(Dataset entries)
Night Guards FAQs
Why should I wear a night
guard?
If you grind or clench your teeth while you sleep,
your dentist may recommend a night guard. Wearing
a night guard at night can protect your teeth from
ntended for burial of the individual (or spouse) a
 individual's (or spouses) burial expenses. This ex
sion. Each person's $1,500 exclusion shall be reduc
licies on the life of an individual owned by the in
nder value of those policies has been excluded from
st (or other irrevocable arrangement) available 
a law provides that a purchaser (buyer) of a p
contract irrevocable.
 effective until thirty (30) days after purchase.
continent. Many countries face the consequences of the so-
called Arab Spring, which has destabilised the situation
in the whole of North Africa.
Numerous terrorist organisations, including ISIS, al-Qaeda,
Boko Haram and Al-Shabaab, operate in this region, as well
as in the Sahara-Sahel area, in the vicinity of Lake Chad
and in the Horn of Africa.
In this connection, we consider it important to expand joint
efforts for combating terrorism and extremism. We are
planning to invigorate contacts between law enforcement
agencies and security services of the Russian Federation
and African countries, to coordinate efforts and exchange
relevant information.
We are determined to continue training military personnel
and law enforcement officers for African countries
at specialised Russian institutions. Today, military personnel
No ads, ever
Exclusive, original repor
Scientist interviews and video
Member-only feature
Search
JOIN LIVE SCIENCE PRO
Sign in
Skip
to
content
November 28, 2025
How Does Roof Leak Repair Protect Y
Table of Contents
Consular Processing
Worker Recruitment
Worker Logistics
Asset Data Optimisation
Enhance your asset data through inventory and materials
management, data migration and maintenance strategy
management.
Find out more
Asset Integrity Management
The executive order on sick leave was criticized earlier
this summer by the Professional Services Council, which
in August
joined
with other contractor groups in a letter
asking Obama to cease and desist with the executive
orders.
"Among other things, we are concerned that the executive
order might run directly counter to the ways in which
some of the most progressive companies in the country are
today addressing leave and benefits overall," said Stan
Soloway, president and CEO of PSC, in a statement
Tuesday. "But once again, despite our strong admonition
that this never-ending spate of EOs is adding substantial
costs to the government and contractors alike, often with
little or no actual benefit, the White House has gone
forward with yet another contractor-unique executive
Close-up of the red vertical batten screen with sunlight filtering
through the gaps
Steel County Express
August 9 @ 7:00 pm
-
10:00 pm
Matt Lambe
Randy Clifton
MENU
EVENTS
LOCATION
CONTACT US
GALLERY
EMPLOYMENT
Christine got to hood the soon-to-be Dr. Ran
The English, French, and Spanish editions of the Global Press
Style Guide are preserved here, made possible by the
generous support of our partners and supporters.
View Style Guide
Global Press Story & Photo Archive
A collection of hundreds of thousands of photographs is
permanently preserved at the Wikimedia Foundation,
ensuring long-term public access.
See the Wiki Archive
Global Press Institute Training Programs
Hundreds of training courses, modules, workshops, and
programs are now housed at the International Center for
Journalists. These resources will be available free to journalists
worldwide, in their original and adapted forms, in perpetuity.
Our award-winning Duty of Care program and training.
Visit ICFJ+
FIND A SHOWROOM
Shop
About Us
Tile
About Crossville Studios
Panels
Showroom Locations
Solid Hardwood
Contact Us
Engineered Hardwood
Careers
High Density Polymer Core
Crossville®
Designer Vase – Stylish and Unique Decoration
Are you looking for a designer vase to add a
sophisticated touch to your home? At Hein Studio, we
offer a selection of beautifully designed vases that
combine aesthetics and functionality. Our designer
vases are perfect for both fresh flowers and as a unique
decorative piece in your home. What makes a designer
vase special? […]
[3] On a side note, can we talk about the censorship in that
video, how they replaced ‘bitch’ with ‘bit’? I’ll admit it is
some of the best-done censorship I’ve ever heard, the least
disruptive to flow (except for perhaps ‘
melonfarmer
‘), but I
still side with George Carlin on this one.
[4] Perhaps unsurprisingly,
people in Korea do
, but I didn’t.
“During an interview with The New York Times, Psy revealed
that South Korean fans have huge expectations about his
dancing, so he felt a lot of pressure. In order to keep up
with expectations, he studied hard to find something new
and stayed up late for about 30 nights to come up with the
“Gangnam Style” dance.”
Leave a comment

> PROBLEM DETAILS
Go through the entries above, and wherever a line holds the word "teeth", copy that line.

> RESPONSE TO THE EXERCISE
If you grind or clench your teeth while you sleep,
a night guard at night can protect your teeth from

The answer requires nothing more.